▸ **What is required**: Can you repeat, word for word, the lines from the items below, starting at the line containing "Прессы гидравлические и" and ending at the line containing "Ножницы гидравлические и"?

__________________________________________________

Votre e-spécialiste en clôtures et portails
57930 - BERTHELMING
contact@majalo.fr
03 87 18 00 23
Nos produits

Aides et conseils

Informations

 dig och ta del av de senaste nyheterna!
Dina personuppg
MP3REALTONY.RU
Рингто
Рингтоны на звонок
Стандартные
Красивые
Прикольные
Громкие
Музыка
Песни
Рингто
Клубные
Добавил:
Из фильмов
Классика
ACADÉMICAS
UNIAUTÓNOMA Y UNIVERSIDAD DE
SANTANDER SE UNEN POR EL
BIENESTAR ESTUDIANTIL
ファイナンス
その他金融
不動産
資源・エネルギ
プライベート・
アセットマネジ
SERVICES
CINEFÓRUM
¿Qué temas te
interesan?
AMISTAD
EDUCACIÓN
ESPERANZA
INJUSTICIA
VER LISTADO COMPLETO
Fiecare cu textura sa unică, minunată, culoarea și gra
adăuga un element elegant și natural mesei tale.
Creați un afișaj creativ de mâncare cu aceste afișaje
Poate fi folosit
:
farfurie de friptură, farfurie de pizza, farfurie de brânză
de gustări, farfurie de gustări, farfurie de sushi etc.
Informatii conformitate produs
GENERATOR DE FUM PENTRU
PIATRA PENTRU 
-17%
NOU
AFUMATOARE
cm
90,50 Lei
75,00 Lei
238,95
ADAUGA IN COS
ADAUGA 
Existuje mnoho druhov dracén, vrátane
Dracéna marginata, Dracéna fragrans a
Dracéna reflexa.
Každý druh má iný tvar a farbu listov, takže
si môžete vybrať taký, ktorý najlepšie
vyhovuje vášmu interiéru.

__________________________________________________

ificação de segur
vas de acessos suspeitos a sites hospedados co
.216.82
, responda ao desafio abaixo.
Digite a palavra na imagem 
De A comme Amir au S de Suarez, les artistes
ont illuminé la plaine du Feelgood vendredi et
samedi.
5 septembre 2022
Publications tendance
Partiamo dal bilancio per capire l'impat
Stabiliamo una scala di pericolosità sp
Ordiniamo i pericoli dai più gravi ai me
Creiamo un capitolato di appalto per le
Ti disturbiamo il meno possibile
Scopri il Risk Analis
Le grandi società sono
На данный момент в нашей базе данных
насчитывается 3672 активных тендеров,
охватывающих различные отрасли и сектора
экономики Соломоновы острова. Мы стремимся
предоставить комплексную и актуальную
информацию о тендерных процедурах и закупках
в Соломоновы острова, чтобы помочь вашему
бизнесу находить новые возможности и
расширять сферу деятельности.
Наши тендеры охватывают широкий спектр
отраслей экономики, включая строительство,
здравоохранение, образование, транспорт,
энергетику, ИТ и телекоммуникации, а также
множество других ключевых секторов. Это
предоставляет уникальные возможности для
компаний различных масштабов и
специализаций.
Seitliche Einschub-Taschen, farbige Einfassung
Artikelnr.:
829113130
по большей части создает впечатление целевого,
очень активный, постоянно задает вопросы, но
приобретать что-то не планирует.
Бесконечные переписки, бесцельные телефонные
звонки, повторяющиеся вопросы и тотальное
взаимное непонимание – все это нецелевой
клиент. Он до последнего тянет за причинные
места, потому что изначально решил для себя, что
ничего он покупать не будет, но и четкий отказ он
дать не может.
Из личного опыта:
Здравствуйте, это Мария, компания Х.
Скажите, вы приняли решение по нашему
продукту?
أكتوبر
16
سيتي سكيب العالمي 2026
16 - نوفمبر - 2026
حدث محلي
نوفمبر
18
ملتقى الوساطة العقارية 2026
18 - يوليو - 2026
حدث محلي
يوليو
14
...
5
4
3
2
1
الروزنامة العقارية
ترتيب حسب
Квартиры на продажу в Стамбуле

__________________________________________________

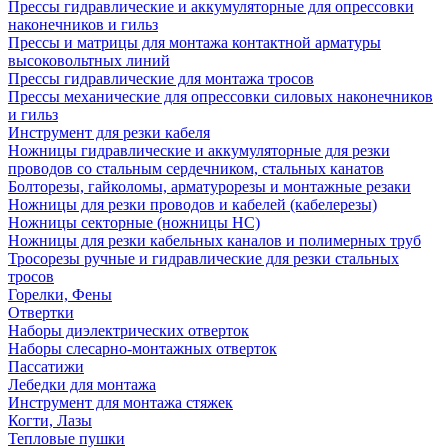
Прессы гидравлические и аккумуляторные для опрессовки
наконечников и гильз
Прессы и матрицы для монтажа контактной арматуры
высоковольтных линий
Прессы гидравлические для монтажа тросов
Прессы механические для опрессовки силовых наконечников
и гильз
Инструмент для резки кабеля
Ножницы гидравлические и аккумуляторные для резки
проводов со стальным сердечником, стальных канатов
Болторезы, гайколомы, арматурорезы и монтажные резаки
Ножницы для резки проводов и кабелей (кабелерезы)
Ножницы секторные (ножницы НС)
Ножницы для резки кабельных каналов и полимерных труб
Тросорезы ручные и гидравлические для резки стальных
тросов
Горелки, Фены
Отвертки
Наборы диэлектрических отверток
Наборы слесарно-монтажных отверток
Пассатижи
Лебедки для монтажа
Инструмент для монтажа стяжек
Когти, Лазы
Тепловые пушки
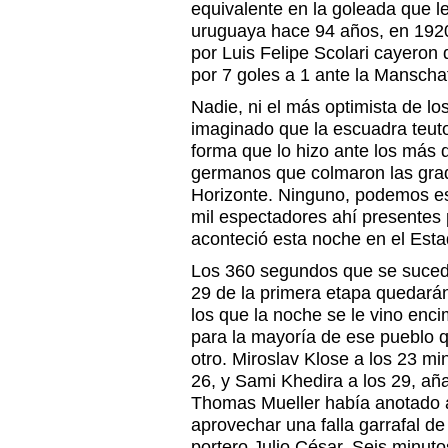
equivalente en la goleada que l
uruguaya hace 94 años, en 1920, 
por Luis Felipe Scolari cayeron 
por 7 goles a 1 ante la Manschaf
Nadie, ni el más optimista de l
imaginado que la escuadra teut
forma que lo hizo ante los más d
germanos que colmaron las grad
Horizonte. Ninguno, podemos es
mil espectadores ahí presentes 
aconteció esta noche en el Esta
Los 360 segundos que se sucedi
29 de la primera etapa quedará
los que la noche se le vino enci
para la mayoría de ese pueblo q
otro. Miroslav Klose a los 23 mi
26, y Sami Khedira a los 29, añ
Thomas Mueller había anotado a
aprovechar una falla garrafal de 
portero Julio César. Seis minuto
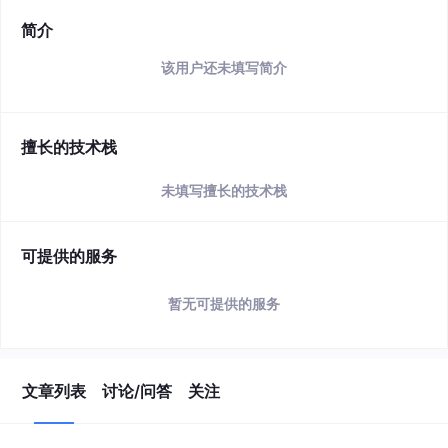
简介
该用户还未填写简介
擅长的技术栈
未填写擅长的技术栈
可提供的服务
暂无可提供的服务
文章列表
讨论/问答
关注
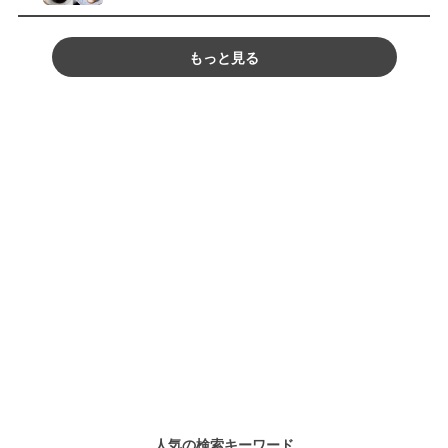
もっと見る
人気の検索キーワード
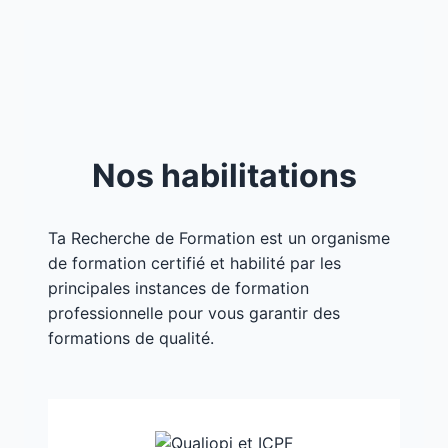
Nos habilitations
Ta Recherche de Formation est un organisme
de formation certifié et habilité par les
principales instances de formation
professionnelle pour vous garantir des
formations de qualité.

__________________________________________________

▸ **Response to this exercise**:
Прессы гидравлические и аккумуляторные для опрессовки
наконечников и гильз
Прессы и матрицы для монтажа контактной арматуры
высоковольтных линий
Прессы гидравлические для монтажа тросов
Прессы механические для опрессовки силовых наконечников
и гильз
Инструмент для резки кабеля
Ножницы гидравлические и аккумуляторные для резки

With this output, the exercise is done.